On May 9, Comey was fired by Trump with the approval of Sessions and Rosenstein. Rosenstein wrote a memo arguing that Comey’s conduct related to the investigation into Hillary Clinton’s emails during the 2016 election, particularly his press conference excoriating Clinton while declining to seek criminal charges, and his late October letter to Congress indicating that the case had been re-opened, amounted to misconduct.
Two days later, in an interview with NBC News’s Lester Holt, Trump acknowledged he was thinking about the Russia investigation when he fired Comey, and that he had decided to dismiss him before Rosenstein even made his recommendation. Then on Tuesday, The New York Times reported notes from Comey written in February described Trump pressuring the FBI director to end his investigation into Flynn, after asking Pence and Sessions to leave the room.
Several former Justice Department officials told me that, if the events described in the Comey memo are accurate, Sessions never should have left.
“Absolutely, Attorney General Sessions should have stayed in the room, but he at least should have asked why he was being asked to leave the room and asked to stay given the topic," said Dawn Johnsen, law professor at Indiana University who was a high ranking official in the Justice Department’s Office of Legal Counsel, which is charged with ensuring the executive branch acts lawfully. "As much as I disagree with him on so many policy issues, he has a very important responsibility to direct President Trump in the right direction in terms of complying with the law, that's his number one job right now."
Johnsen emphasized that much about Sessions role isn’t known—including whether Sessions asked to stay and was rebuffed or whether he sought to find out what was said during the meeting.

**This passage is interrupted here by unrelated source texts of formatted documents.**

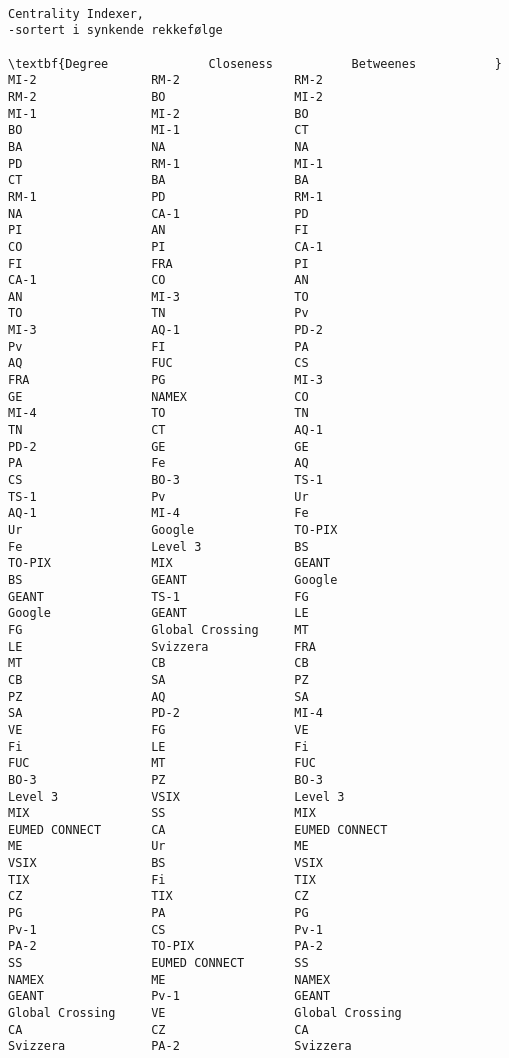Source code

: \documentclass[11pt]{article}
\begin{document}
    \begin{Verbatim}[commandchars=\\\{\}]

Centrality Indexer,
-sortert i synkende rekkefølge

\textbf{Degree              Closeness           Betweenes           }
MI-2                RM-2                RM-2
RM-2                BO                  MI-2
MI-1                MI-2                BO
BO                  MI-1                CT
BA                  NA                  NA
PD                  RM-1                MI-1
CT                  BA                  BA
RM-1                PD                  RM-1
NA                  CA-1                PD
PI                  AN                  FI
CO                  PI                  CA-1
FI                  FRA                 PI
CA-1                CO                  AN
AN                  MI-3                TO
TO                  TN                  Pv
MI-3                AQ-1                PD-2
Pv                  FI                  PA
AQ                  FUC                 CS
FRA                 PG                  MI-3
GE                  NAMEX               CO
MI-4                TO                  TN
TN                  CT                  AQ-1
PD-2                GE                  GE
PA                  Fe                  AQ
CS                  BO-3                TS-1
TS-1                Pv                  Ur
AQ-1                MI-4                Fe
Ur                  Google              TO-PIX
Fe                  Level 3             BS
TO-PIX              MIX                 GEANT
BS                  GEANT               Google
GEANT               TS-1                FG
Google              GEANT               LE
FG                  Global Crossing     MT
LE                  Svizzera            FRA
MT                  CB                  CB
CB                  SA                  PZ
PZ                  AQ                  SA
SA                  PD-2                MI-4
VE                  FG                  VE
Fi                  LE                  Fi
FUC                 MT                  FUC
BO-3                PZ                  BO-3
Level 3             VSIX                Level 3
MIX                 SS                  MIX
EUMED CONNECT       CA                  EUMED CONNECT
ME                  Ur                  ME
VSIX                BS                  VSIX
TIX                 Fi                  TIX
CZ                  TIX                 CZ
PG                  PA                  PG
Pv-1                CS                  Pv-1
PA-2                TO-PIX              PA-2
SS                  EUMED CONNECT       SS
NAMEX               ME                  NAMEX
GEANT               Pv-1                GEANT
Global Crossing     VE                  Global Crossing
CA                  CZ                  CA
Svizzera            PA-2                Svizzera
    \end{Verbatim}
\end{document}
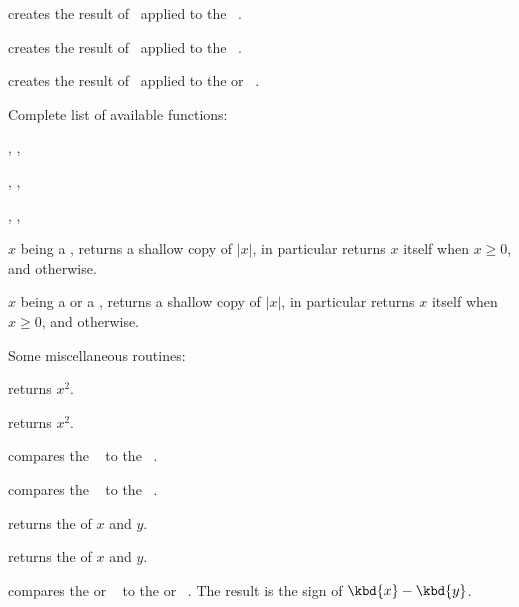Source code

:  creates the result of \op\ applied to the
~.

 creates the result of \op\ applied to the
~.

 creates the result of \op\ applied to the
 or ~.

\noindent Complete list of available functions:

, , 

, , 

, , 

 $x$ being a , returns a shallow copy of
$|x|$, in particular returns $x$ itself when $x \geq 0$, and 
otherwise.

 $x$ being a  or a , returns
a shallow copy of $|x|$, in particular returns $x$ itself when $x \geq 0$, and
 otherwise.


\noindent Some miscellaneous routines:

 returns $x^2$.

 returns $x^2$.


 compares the ~ to the
~.

 compares the ~ to the
~.



 returns the  of $x$ and $y$.




 returns the  of $x$ and $y$.

\smallskip

 compares the  or ~
to the  or ~. The result is the sign of
$\kbd{x}-\kbd{y}$.

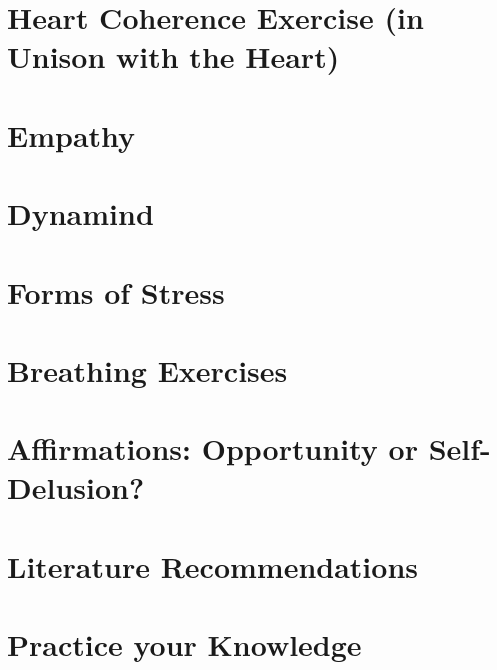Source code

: \documentclass[../main.tex]{subfiles}
\begin{document}
\chapter[Heart Coherence Exercise]{Heart Coherence Exercise (in Unison with the Heart)}


\chapter{Empathy}


\chapter{Dynamind}


\chapter{Forms of Stress}


\chapter{Breathing Exercises}


\chapter[Affirmations]{Affirmations: Opportunity or Self-Delusion?}


\chapter{Literature Recommendations}



\chapter{Practice your Knowledge}

\end{document}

Others disagreed. “Sessions is not as I see it, to be criticized for having left," said John Q. Barrett, a former counsel for the office of the prosecutor in the Iran-Contra affair and a law professor at St. John’s University. "If I were Sessions and I was bounced from the room, I would consult with my advisers, and then through my advisers, have multiple people approach Comey to find out what happened." If Sessions had asked Comey directly immediately after the meeting, Barrett points out, he could have made himself a witness to a potential crime.
If Sessions knew that Trump was firing Comey over the Russia investigation, or that Comey believed the president had pressured him to dismiss the inquiry into Flynn, Johnsen said, that could put Sessions in a position where he might be obligated to resign.
"When you go to the Department of Justice as a top official, you know part of your job is sometimes to say no to the president, and to keep him from doing anything illegal, because you're serving the nation, and not the president as an individual,” said Johnsen. “That's something everyone who goes into the Department of Justice knows."